In Kenya’s context, successive governments since independence have never adequately responded to the poaching and raiding of the country’s highly-skilled manpower, either by offering local experts generous employment package, further training, structured career mobility, suitable working environment or encourage continuous learning and motivation.
War on talent
According to Phillip Brown, a professor of educational sociology, economy and social change at Cardiff University and an expert on war on talent, there is a direct correlation between skills, productivity and employment: “The emerging scenario, all over the world is that employees are behaving as consumers, able to pick and choose whom they wish to work for.”

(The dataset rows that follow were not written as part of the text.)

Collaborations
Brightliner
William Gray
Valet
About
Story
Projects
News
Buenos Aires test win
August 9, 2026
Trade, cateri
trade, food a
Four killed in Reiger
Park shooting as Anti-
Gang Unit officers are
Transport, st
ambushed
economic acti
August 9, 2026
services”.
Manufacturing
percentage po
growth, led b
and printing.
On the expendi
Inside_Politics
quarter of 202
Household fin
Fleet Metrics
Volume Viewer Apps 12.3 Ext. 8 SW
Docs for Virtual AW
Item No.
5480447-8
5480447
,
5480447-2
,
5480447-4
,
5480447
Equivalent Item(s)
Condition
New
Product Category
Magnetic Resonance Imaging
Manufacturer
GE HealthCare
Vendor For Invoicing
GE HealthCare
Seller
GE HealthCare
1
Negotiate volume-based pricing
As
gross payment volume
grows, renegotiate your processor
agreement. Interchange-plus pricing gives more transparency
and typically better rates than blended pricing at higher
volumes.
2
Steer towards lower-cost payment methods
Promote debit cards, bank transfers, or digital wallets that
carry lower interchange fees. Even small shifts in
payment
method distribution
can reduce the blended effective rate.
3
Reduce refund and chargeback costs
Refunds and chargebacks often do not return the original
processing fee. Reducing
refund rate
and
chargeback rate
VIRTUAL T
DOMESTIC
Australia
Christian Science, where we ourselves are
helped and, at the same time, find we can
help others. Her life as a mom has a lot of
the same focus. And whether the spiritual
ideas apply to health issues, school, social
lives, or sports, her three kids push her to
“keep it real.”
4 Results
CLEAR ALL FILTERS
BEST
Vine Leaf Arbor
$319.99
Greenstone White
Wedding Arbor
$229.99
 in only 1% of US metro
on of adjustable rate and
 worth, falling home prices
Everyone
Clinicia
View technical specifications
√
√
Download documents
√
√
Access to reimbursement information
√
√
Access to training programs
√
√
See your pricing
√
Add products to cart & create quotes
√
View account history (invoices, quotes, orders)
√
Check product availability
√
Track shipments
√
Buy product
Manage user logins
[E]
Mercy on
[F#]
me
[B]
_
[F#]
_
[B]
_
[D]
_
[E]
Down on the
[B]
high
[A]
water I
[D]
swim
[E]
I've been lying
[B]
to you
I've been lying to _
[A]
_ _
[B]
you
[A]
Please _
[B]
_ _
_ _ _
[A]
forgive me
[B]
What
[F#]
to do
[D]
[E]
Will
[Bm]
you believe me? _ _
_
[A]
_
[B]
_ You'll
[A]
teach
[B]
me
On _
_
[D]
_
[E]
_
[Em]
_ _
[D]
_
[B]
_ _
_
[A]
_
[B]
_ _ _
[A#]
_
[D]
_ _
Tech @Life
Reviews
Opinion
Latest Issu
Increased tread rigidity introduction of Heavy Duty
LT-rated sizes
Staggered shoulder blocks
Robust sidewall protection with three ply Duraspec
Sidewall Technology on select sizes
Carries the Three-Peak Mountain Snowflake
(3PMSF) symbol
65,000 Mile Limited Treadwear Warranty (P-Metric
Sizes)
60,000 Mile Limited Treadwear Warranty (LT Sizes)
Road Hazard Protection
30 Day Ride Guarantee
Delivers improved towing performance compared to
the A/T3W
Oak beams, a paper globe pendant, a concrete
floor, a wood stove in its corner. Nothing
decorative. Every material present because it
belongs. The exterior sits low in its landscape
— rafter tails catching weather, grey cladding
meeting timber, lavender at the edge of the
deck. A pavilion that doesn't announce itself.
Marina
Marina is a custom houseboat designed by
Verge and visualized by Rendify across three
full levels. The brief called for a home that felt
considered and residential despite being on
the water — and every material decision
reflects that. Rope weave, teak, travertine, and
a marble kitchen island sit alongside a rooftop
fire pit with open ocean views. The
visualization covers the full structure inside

In such circumstances, governments in developing countries, and in Sub-Saharan Africa in particular, would have to change their tack in order to close their country’s professional deficits. For now, Sara Serem’s Salaries and Remuneration Commission (SRC) should realise that it holds the key to the country’s future development, which is linked to reducing professional deficits not just in health care sector but in all areas that require services of highly skilled persons.
As Ameenah, a biodiversity scientist, is quick to say, Sub-Saharan Africa’s future development agenda is in doubt unless the region starts to look to itself for answers that surely lie in support of science and technology.